Benefits of the new model

Who gains from such a model?   Surprisingly, everyone does … except possibly the older consulting firms who will soon have to adapt to the model.

  1. The customer gains because they have a wider choice within the market place (either assemble their own independent consulting teams and manage them; continue with their current Big 5 provider or come to K2).The range of pricing is also improved because the advantages of using a Big 5 firm are available from K2 at approximately half the cost.
  2. The consultants gain because they take on contracts which are aligned to their interests and skills, plus they receive better rewards than being employed by a consulting company which has utilisation targets of 65%, 70% or even higher in some cases. (This can drive other consulting companies to assign staff with mismatched skills to the customer engagement).
  3. The partner firms gain because they have a second channel to market and can supply their services in larger scale consulting engagements than would be possible on their own.
  4. K2 Consulting Partners gain because we can offer a compelling proposition of Scale  (access to over 3,000 consultants through our network), Value  (same delivery but at lower cost) and Quality  to our customers.We don’t have to fund the employment of those consultants unless and until we have secured the work and so our margins are usually very predictable.

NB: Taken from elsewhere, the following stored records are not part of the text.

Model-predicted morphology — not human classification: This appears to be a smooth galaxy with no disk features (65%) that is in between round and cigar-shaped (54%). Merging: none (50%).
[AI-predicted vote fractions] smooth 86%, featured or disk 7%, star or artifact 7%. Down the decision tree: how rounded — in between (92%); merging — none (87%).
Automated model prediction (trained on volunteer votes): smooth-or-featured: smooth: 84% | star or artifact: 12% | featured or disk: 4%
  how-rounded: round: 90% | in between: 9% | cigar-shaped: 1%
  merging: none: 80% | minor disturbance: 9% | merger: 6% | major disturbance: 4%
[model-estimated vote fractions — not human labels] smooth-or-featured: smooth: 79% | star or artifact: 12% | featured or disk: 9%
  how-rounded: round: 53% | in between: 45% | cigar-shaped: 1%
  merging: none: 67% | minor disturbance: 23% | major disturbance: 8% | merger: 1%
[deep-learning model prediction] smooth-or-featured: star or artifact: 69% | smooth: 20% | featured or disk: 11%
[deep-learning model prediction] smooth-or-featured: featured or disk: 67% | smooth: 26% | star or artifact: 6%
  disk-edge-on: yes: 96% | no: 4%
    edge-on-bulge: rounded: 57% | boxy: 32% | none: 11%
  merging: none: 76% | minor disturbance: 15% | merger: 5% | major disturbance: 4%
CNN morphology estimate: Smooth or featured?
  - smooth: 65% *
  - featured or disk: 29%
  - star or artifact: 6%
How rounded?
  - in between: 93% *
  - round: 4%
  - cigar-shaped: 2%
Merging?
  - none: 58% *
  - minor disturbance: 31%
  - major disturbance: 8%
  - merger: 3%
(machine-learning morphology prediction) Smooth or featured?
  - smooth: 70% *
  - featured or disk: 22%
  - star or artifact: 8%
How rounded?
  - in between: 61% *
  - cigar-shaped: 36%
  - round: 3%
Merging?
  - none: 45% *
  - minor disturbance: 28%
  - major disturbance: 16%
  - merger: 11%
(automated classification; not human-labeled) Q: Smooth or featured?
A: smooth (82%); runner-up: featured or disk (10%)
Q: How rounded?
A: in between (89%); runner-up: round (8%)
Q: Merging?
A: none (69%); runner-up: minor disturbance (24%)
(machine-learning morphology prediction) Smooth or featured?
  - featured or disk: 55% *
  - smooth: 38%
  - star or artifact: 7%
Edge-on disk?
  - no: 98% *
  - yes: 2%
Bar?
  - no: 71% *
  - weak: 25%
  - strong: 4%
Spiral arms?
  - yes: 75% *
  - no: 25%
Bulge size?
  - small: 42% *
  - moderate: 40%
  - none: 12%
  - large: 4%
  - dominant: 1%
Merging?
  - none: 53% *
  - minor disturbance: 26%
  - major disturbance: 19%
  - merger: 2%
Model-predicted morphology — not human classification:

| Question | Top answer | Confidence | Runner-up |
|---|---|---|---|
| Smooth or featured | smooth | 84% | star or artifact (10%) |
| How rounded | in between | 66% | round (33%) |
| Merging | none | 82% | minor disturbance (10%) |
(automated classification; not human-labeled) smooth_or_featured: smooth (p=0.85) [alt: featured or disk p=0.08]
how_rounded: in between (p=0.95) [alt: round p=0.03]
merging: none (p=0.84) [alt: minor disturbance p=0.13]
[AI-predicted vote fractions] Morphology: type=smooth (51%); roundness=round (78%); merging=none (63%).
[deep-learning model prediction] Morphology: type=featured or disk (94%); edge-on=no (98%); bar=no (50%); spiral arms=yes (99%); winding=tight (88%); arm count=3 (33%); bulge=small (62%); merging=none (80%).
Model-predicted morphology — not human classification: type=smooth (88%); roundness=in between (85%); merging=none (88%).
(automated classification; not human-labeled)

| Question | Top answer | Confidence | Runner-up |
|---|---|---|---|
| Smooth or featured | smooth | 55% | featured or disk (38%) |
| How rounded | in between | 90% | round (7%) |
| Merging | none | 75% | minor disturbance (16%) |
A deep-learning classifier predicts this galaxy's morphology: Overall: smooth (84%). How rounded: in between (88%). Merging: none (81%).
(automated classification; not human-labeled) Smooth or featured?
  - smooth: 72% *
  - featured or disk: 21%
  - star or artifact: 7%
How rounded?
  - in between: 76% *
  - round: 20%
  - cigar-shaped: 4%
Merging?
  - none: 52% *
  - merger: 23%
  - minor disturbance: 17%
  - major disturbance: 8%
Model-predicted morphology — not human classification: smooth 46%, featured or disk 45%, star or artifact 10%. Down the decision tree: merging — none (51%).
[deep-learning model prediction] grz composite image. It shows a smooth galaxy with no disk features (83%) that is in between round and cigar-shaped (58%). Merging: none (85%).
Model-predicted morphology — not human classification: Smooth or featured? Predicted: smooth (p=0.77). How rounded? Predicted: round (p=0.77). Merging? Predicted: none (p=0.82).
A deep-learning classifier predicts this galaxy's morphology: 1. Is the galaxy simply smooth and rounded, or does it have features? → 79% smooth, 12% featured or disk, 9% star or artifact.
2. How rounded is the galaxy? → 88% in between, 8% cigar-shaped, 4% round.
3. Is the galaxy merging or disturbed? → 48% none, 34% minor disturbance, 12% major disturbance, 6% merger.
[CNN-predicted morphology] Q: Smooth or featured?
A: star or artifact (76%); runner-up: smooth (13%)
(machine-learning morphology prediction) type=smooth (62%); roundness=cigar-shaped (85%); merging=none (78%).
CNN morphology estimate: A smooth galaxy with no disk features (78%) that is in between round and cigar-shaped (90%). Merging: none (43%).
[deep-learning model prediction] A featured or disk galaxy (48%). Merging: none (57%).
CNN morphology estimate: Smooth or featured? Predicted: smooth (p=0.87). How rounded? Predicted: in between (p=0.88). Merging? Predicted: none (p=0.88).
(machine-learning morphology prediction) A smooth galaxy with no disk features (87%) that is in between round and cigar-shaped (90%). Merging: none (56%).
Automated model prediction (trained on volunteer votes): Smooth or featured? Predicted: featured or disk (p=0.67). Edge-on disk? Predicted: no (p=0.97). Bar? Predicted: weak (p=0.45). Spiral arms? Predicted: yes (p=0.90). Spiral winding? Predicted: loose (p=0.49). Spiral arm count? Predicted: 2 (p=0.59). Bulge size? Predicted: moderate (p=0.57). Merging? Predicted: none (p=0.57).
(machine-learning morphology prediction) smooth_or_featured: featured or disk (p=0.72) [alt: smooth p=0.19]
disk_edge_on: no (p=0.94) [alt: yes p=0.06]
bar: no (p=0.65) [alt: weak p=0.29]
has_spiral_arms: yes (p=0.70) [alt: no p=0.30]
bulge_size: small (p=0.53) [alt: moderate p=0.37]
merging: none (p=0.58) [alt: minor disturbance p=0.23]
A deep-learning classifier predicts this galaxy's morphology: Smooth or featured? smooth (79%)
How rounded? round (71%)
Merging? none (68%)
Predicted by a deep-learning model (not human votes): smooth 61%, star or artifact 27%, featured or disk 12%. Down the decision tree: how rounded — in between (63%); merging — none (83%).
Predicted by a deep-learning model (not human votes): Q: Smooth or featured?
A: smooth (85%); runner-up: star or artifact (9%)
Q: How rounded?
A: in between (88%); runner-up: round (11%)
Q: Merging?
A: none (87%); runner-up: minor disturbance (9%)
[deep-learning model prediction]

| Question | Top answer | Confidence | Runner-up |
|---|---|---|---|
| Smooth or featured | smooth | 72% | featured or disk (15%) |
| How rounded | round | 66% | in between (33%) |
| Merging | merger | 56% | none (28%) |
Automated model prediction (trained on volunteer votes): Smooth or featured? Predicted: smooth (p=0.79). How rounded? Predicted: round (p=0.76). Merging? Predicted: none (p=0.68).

Although the metaphor might not be especially flattering, K2 Consulting Partners are the Deliveroo  or  Just Eat of the consulting world.   You place an order and we figure out how to supply it and the only thing that has changed is that you now have more choice and your order is delivered at a lower price.  Of course, the comparison will be much more flattering if K2 Consulting Partners becomes the Amazon of the consulting world…

Counter Argument

One possible counter argument is that the model doesn’t allow for any R&D or innovation on behalf of the customer.   The response to this comes in 4 parts:

  1. In the examples at the start of the article, innovation in the process of delivery  is equally important as innovation in the products or services themselves.
  2. Much of the innovation bought by customers is delivered at their cost and while working on their premises. This can be delivered just as well by getting the equivalent staff from K2 Consulting Partners at lower cost.
  3. Over investing in failed innovation can be just as risky as no innovation at all. Note that the key point here is “over investing”. It is accepted that innovation must allow for some failure.  Lower cost delivery of consulting services can help mitigate this risk.
  4. Most companies have more pressing issues to implement a tried and trusted solution before moving on to more innovative projects.

In summary, when seeking innovation – or tried and trusted solutions – who is more credible?   Companies which sell you innovation for your products and services … or …   companies which have applied innovation to themselves.    In Dr O’Mahoney’s article (referencing research by Nesta), consulting companies come 8thin the list of sources of external knowledge for companies and so the view of K2 Consulting Partners is that we should innovate first and then the customer can receive the benefits of our innovation.   With this approach everyone gains.


Finally, did I watch “Moneyball” at the cinema or on television – the main distribution mechanisms for films over the last 80 years?   No, I watched the film of on one of the monthly fee film distribution channels delivered through a smart TV.

Innovation in delivery – the technology of the smart television connected to the internet and a service provider connecting me to the film – was key to me buying and enjoying the film.


Nigel Minett, K2 Consulting Partners Ltd.